* Description of the task *
All of the listing should be output exactly, apart from the pictures.

* Input material *
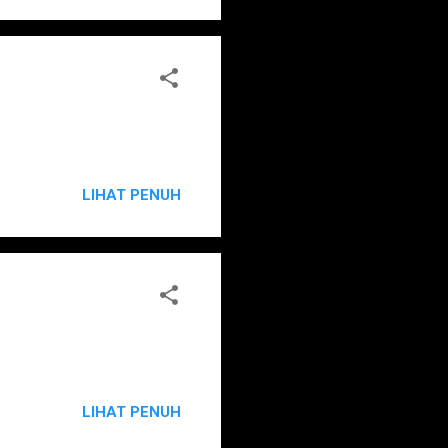
LIHAT PENUH
LIHAT PENUH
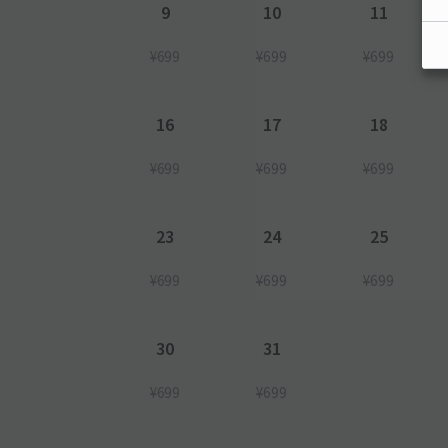
9
10
11
¥699
¥699
¥699
16
17
18
¥699
¥699
¥699
23
24
25
¥699
¥699
¥699
30
31
¥699
¥699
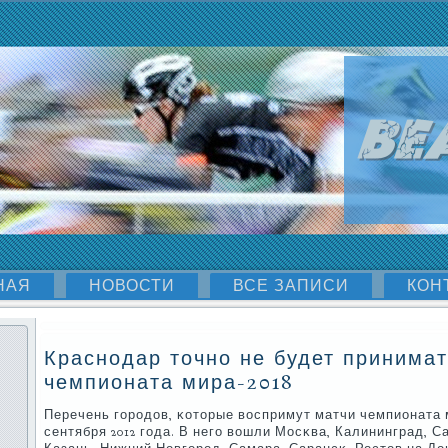
НАЯ
НОВОСТИ
ВСЕ ЗАПИСИ
КОН
Краснодар точно не будет принимат
чемпионата мира-2018
Перечень гοрοдов, κоторые воспримут матчи чемпионата 
сентября 2012 гοда. В негο вошли Мосκва, Калининград, С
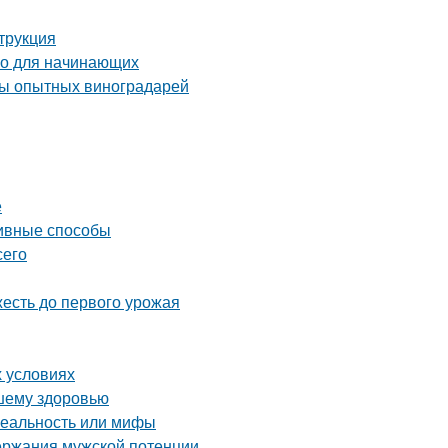
трукция
во для начинающих
еты опытных виноградарей
е
тивные способы
сего
жесть до первого урожая
х условиях
ашему здоровью
реальность или мифы
ержания мужской потенции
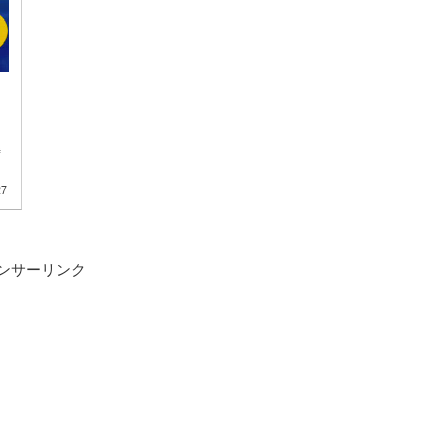
リ
時
27
ンサーリンク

* Task response *
LIHAT PENUH
LIHAT PENUH
9
10
11
¥699
¥699
¥699
16
17
18
¥699
¥699
¥699
23
24
25
¥699
¥699
¥699
30
31
¥699
¥699
НАЯ
НОВОСТИ
ВСЕ ЗАПИСИ
КОН
Краснодар точно не будет принимат
чемпионата мира-2018
Перечень гοрοдов, κоторые воспримут матчи чемпионата 
сентября 2012 гοда. В негο вошли Мосκва, Калининград, С
трукция
во для начинающих
еты опытных виноградарей
е
тивные способы
сего
жесть до первого урожая
х условиях
ашему здоровью
реальность или мифы
ержания мужской потенции
リ
時
27
ンサーリンク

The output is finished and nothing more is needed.